The other man who came in, an armed aide close beside him, was stooped and very old. The King? Kevin wondered, for a brief, disoriented moment. But it was not.

“Good evening, Metran,” Loren said deferentially to this white-haired new arrival. “Are you well?”

“Well, very well, very, very,” Metran wheezed. He coughed. “There is not enough light in here. I want to see,” he said querulously. A trembling arm was raised, and suddenly the six wall torches blazed, illuminating the chamber. Why, Kim thought, couldn’t Loren have done that?

“Better, much better,” Metran went on, shuffling forward to sink into one of the chairs. His attendant hovered close by. The other soldier, Kim saw, had placed himself by the door with Vart. Paul had withdrawn towards Jennifer by the window.

“Where,” Loren asked, “is the King? I sent Vart to advise him I was here.”

“And he has been so advised,” Gorlaes answered smoothly. Vart, in the doorway, snickered. “Ailell has instructed me to convey his greetings to you, and your—,” he paused to look around, “—four companions.”

“Four? Only four?” Metran cut in, barely audible over a coughing fit.

Gorlaes spared him only the briefest of glances and went on. “To your four companions. I have been asked to take them under my care as Chancellor for the night. The King had a trying day and would prefer to receive them formally in the morning. It is very late. I’m sure you understand.” The smile was pleasant, even modest. “Now if you would be good enough to introduce me to our visitors I can have my men show them to their rooms… and you, my friend, can go to your richly deserved rest.”

“Thank you, Gorlaes.” Loren smiled, but a thin edge like that of a drawn blade had come into his voice. “However, under the circumstances I count myself responsible for the well-being of those who crossed with me.

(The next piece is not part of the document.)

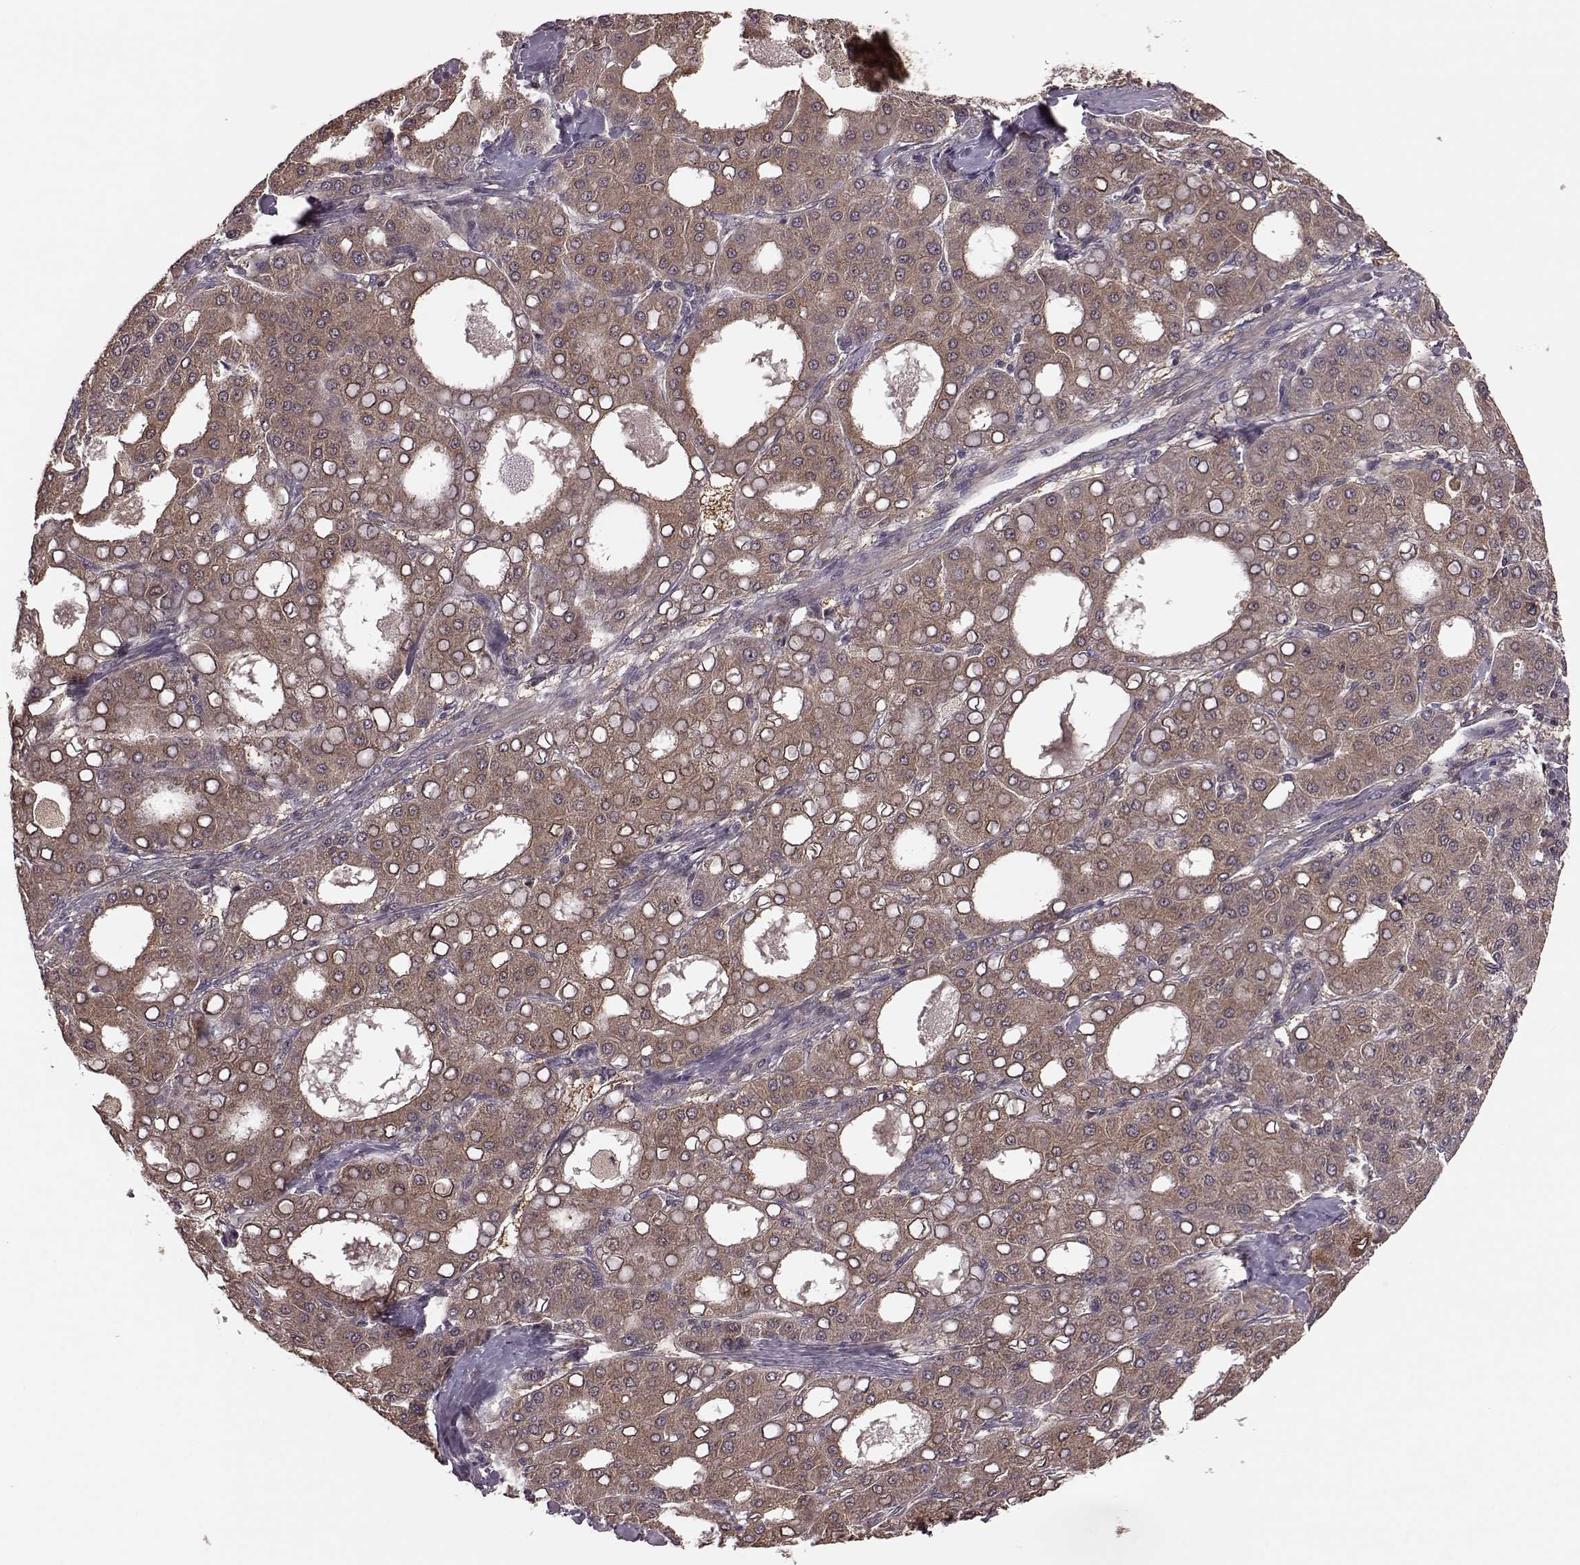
{"staining": {"intensity": "moderate", "quantity": ">75%", "location": "cytoplasmic/membranous"}, "tissue": "liver cancer", "cell_type": "Tumor cells", "image_type": "cancer", "snomed": [{"axis": "morphology", "description": "Carcinoma, Hepatocellular, NOS"}, {"axis": "topography", "description": "Liver"}], "caption": "Hepatocellular carcinoma (liver) stained with DAB IHC displays medium levels of moderate cytoplasmic/membranous expression in approximately >75% of tumor cells.", "gene": "FNIP2", "patient": {"sex": "male", "age": 65}}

I will make arrangements for them, until the King has received us.”

“Silvercloak, are you implying that their well-being can be better attended to than by the Chancellor of the realm?” There, too, Kevin thought, his muscles involuntarily tensing: the same edge. Though neither man had moved, it seemed to him as if there were two swords drawn in the torchlit room.

“Not at all, Gorlaes,” said the mage. “It is simply a matter of my own honor.”